Computer Science 360

Peripherals and File Design

Lecture 1

Chapter 1

 

·        Disks are slow!

          Access to RAM                  80 hs   (0.000000080 seconds)

          Access to Disk                  12 ms  (.012 seconds)

 

·        Disks are large and cheap

·        Disks are non-volatile

 

·        A file structure is a combination of representations for data in files and operations for accessing the data

·        Goals of file processing

·        Get all the information needed in one access to the disk

·        If not one, then as few accesses as possible

·        When access is successful, get all the data needed with one I/O

·        Keep the disk positioned so as to minimize the time required for the next I/O

·        Maintaining these goals is difficult when files grow or shrink and multiple users share the disk drive simultaneously

 

·        Tapes

·        Access is sequential

·        Large files required large access times

·        Media was cheap

 

·        Disk

·        Access is direct

·        Cost was initially high and capacity was initially low

·        Indexes were added but were often slow to access data

·        AVL trees were developed but still required many accesses

·        B-Trees were developed to balance trees and minimize I/Os

·        Sequential access with B-Trees was slow

·        B+-Trees were developed to provide sequential access

·        Access to data is O(logkN)

·        In a file with several million records, a single specific record can be found in no more than 3 or 4 accesses.

 

·        Hashing

·        Allows for access large volumes of data with one I/O

·        Did not initially allow for dynamic, volatile files that change greatly in size

·        Extendible, dynamic hashing now permits access to a file of any size with one or, at most, two disk accesses

 

·        Key concepts in disk file structures

·        Collect data into buffers, blocks or buckets

·        When blocks become too large, split them into multiple blocks

·        Read sections 1.3 – 1.5 to review simple C++ object ideas.

Chapter 2

 

·        A file is a collection of bytes on some external device

·        A disk may contain thousands of physical files

 

·        An application generally relies on part of the operating system to assist with the I/O to files – hence the term logical file

·        Some mechanism must exist to map the logical file name to the physical file name on a device.  e.g.

 

·        C++:

 

·        Fd = open(filename, flags [,pmode]);

 

·        Example:

 

Fd=open(‘input.dat’, O_RDONLY);

pmode is required if flags is O_CREAT

 

·        Files must often be closed to ensure all data has been written to the external device

·        I/O is often blocked to increase performance

·        Some operating systems automatically close files

·        Read(Source_file, Destination_addr, Size)
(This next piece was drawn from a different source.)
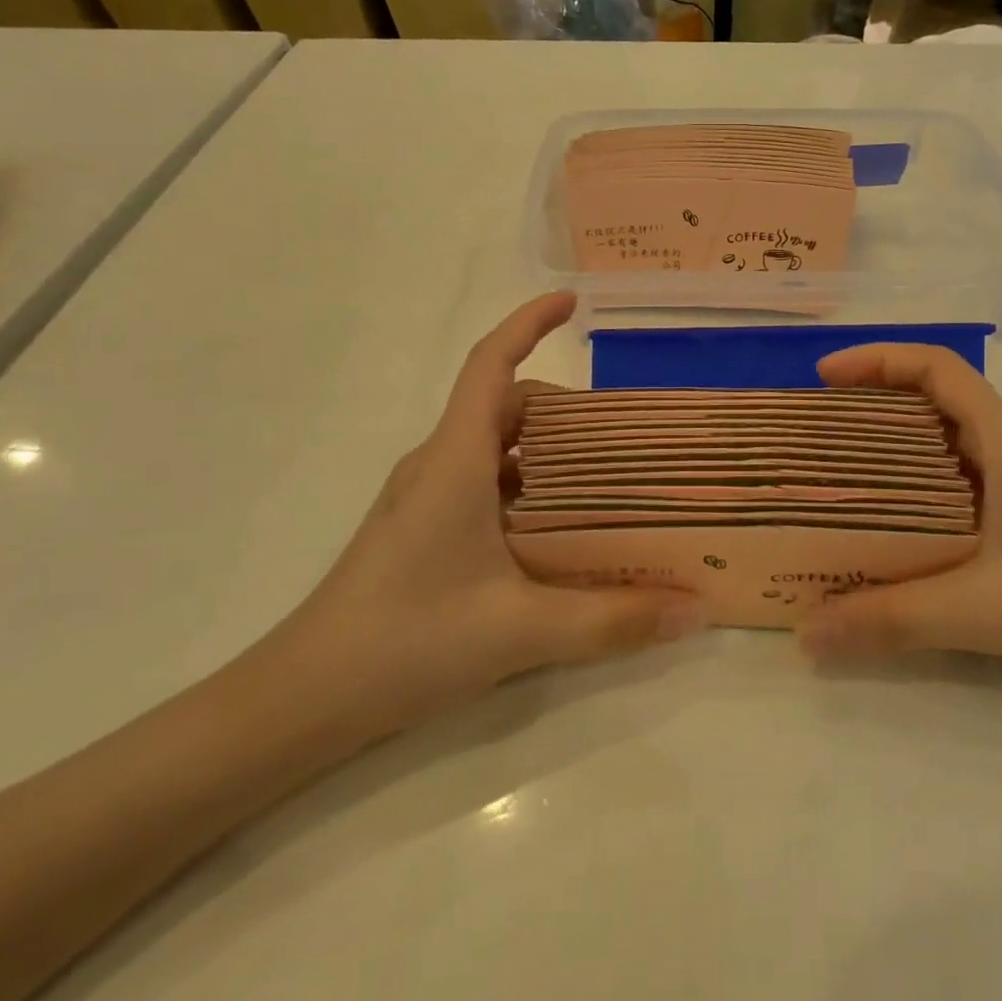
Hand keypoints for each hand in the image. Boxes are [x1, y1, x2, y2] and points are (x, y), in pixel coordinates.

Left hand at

·        Write(Destination_file, Source_addr, Size)

·        Some of these parameters may not be needed for all languages

·        End-of-file is a signal that no more data is available in the file for reading

 

·        SEEK(Source_file, Offset) enables positioning to a specific place within a file

·        C positions to a specific byte offset within the file.  e.g.

 

Pos=lseek(fd, byte_offset, origin)

 

·        Files with C Streams and C++ Stream Classes

·        C Streams use the stdio.h header file

·        C++ Streams use iostream.h and fstream.h header files

·        Examples of C and C++ Stream I/O

 

·        Special characters cause problems in some file systems (e.g. carriage returns or line feeds).

·        Directory structures are often trees

·        Some systems allow for I/O redirection and pipes

·        Read Chapter 2 as a good review of C++ I/O capabilities

 

Chapter 3

 

·        Disks

·        Direct access storage devices (DASDs) as opposed to serial devices

·        Hard disks vs floppy disks

·        Optical disks, WORM disks, etc

·        Physical structure of disks

·        Platters

·        Tracks

·        Sectors (unit of addressing on disk)

·        Cylinders

·        Disk drive

·        Capacity

·        Sector capacity = # bytes (e.g. 512)

·        Track capacity = #sectors/track (e.g. 40) * sector capacity

·        Cylinder capacity = #tracks/cylinder (e.g. 11) * track capacity

·        Drive capacity = #cylinders/drive (e.g. 1331) * cylinder capacity

 

For next time use the Web to:

 

1.                 Find out typical capacities for sectors, tracks, cylinders and drives.

2.                 Find out the cost/byte of disk storage

 

Hand-in an MS Word file with your findings by placing it into the turn-in box for this course found by starting at the address www.cle.clemson.edu .  Be sure to cite your sources of information.